Rathindra N. Bose, vice president/vice chancellor for research and technology transfer at the University of Houston and the UH System, died after a short illness early Friday morning. He was 63.
Bose, a chemist by training, was noted for his research in a number of areas, including medicine and energy. He discovered a new class of anticancer drugs, called phosphaplatins, and clinical trials involving the compound are underway at cancer centers around the country.
Arriving at UH in August 2011, Bose guided the Division of Research through unprecedented growth, to $140.6 million in research expenditures for 2014. That is up from $92 million in 2011. He also oversaw research operations for the UH system.
“He was a gifted scholar and researcher, a devoted educator and tireless supporter of UH and the UH System. Under his tenure, our research expenditures achieved record-breaking growth,” said UH President and UHS Chancellor Renu Khator. “But those extraordinary numbers don’t fully reflect the personal commitment he brought to guiding our overall research initiatives while continuing his own innovative work developing a new class of anticancer drugs.”
Bose was born in Bangladesh and earned bachelor’s and master’s degrees in chemistry from Rajshahi University. He completed a Ph.D. in chemistry at Georgetown University in Washington, D.C., in 1982.
He came to UH from Ohio University, where he had served as vice president for research and creative activity and dean of the graduate college since 2008. He previously held similar positions at Northern Illinois University and Kent State University.
His wife, Anima Bose, is an associate professor of engineering technology in the UH College of Technology.
Bose also was Distinguished Professor of Biochemistry and held faculty appointments in the UH departments of Biology and Biochemistry, Chemistry and Pharmacological and Pharmaceutical Sciences. He published extensively and held six issued and four pending patents on cancer therapeutics and fuel cell catalysts.
As his latest drug – part of a new family of compounds called phosphaplatins – began clinical trials, Bose said that developing a less toxic form of chemotherapy had become his passion.
“It is a passion of my life,” he said in a 2014 interview. “My goal has been to find a class of compounds that would have less toxicity and a different drug resistance profile, and would therefore be more effective.”
He was named a fellow in the National Academy of Inventors in 2013, in recognition of his work.
Bose continued to maintain a lab at UH, but the bulk of his work focused on building the University’s research capabilities.

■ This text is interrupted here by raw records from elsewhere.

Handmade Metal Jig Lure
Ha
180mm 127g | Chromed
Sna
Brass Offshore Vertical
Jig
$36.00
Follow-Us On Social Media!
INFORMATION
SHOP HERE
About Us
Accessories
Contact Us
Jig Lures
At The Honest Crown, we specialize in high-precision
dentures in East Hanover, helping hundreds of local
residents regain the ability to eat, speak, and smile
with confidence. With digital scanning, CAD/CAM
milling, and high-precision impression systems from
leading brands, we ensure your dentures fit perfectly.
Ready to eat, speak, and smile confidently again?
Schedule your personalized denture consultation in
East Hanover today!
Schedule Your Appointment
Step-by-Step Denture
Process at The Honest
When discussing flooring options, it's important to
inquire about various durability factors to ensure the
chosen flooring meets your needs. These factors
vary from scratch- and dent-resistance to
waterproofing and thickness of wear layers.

“Dr. Bose has provided transformational leadership to the University of Houston and the Division of Research in the four years that he was the vice president/vice chancellor for Research and Technology Transfer,” said Ramanan Krishnamoorti, acting vice president/vice chancellor for the division. “We are eternally grateful to him for the same.”
Upon his election to the National Academy of Inventors, Bose shared his view of the value of research.

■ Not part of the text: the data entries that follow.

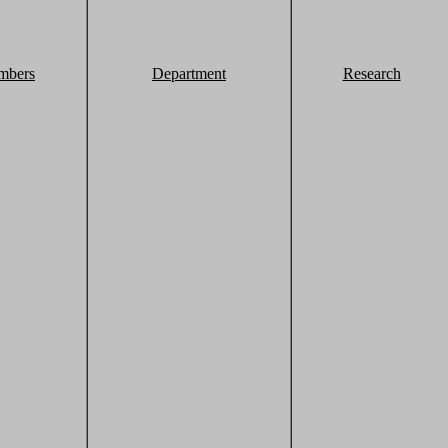
mbers
Department
Research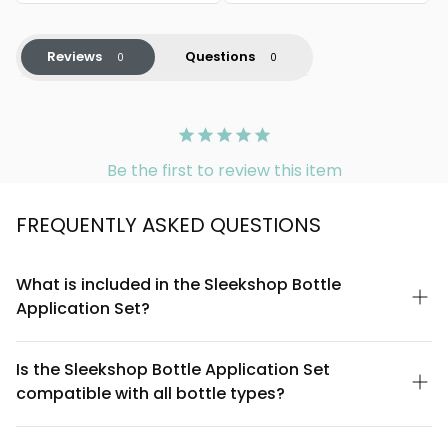
Reviews
Questions
Be the first to review this item
FREQUENTLY ASKED QUESTIONS
What is included in the Sleekshop Bottle
Application Set?
The Sleekshop Bottle Application Set includes precision bottle
applicators designed for controlled product dispensing,
Is the Sleekshop Bottle Application Set
making it ideal for serums, oils, essences, and liquid
compatible with all bottle types?
foundations. The set features multiple applicator sizes to
accommodate different product viscosities and application
The Sleekshop Bottle Application Set is designed to fit standard
needs.
cosmetic bottle openings (typically 20mm and 24mm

“Academic researchers are driven by curiosity and the search for new knowledge,” he said. “But we also strive to produce work that can in some way improve the lives of the people around us.”
Bose was chairman of the Science Advisory Board of Phosplatin Therapeutics, and was a board member of BioHouston, Southern Universities Research Association, and the Gulf Coast Regional Center of Innovation and Commercialization. He had served as a reviewer for funding agencies, a reviewer for more than fifteen international journals, an ad hoc member of the Metallobiochemistry Study Section at the National Institutes of Health, a panel member for the National Science Foundation, and was a member of the editorial boards of three journals.